True these figures bear little relationship to ‘real’ life anymore than the feature on the ten best trolley suitcases does to normal travel. The recommendation (in the daily Independent – Britain’s second best newspaper after The Guardian) homes in on a suitcase selling at 2,500 pounds or 5,000 dollars, an amount that would pay for most peoples’ holiday, not their in-flight luggage.
So let’s forget the zillionaires. It is too much like trying to work out a light year when we know that light travels at 186.000 miles a second. I’d get lost after a minute. Down to basics, food, transport, clothes, utilities like heating, or filling a car with petrol. In a Chiang Mai market or supermarket I reckon that most things cost a fifth or sixth of those in my town of Bournemouth. This would change drastically if one compared rural Thailand with London.
So to be even more basic, a figure to make ones eyes water, a small packet of chillies (sold in plastic since they are too light to weigh) costs about 75 pence or 60 baht. The contents of five or six small chillies would make a Thai respond in disbelief.
The same response would come from anyone hoping to buy a new condo or even a studio where at he top price is quoted at 17,000 pounds a square metre. The problem here is that the trickle down effect means that the average price of a property in the U.K. is now 180,000 pounds. As I said multiply that by 67 and you have a rough baht figure.
None of this takes account of comparative earnings and other differences but simply illustrates the problem of those on fixed incomes or savings. Whether it is Seattle or Southampton, Barcelona or Berlin the difference in living costs between there and Chiang Mai remains phenomenal.
Last week I mentioned some musical events in the U.K. and locally and at the risk of incurring the wrath of Oscar Wilde who said, ‘Consistency is the last refuge of the unimaginative’. I’ll close by returning to that subject in the context of a newly announced event. Barbra Streisand has just agreed to return to the U.K. after a long absence. Her show will be given in London’s largest venue (where else you might wonder could contain her ego) and should you wish to attend and occupy the back rows where the ageing superstar will be a mere speck on the horizon the cost is 100 pounds. The top price is five times that.

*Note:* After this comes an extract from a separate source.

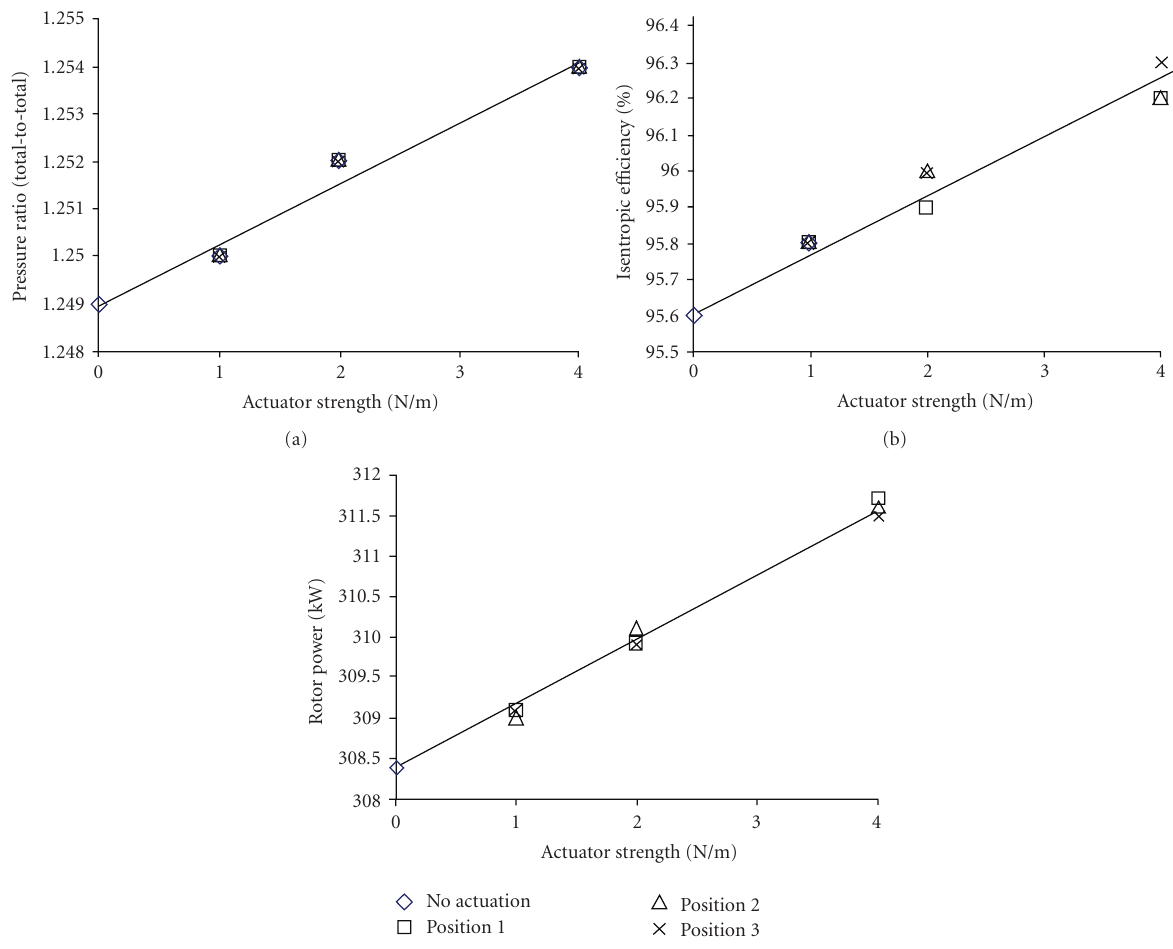
Figure 11: E ff ect of actuator strength and position on compressor performance for steady actuation.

Sure you will see something that is unlikely to be repeated in London and even less likely in Bangkok. I wonder though whether anyone would be able to contemplate paying 33,000 baht for two hours entertainment in a country where the minimum wage is under 200 baht a day. It is pretty mind blowing in a country where the minimum wage equates to 350 baht an hour. It is truly a funny old world. Perhaps the person who said that was the same one who coined the phrase laughing all the way to the bank.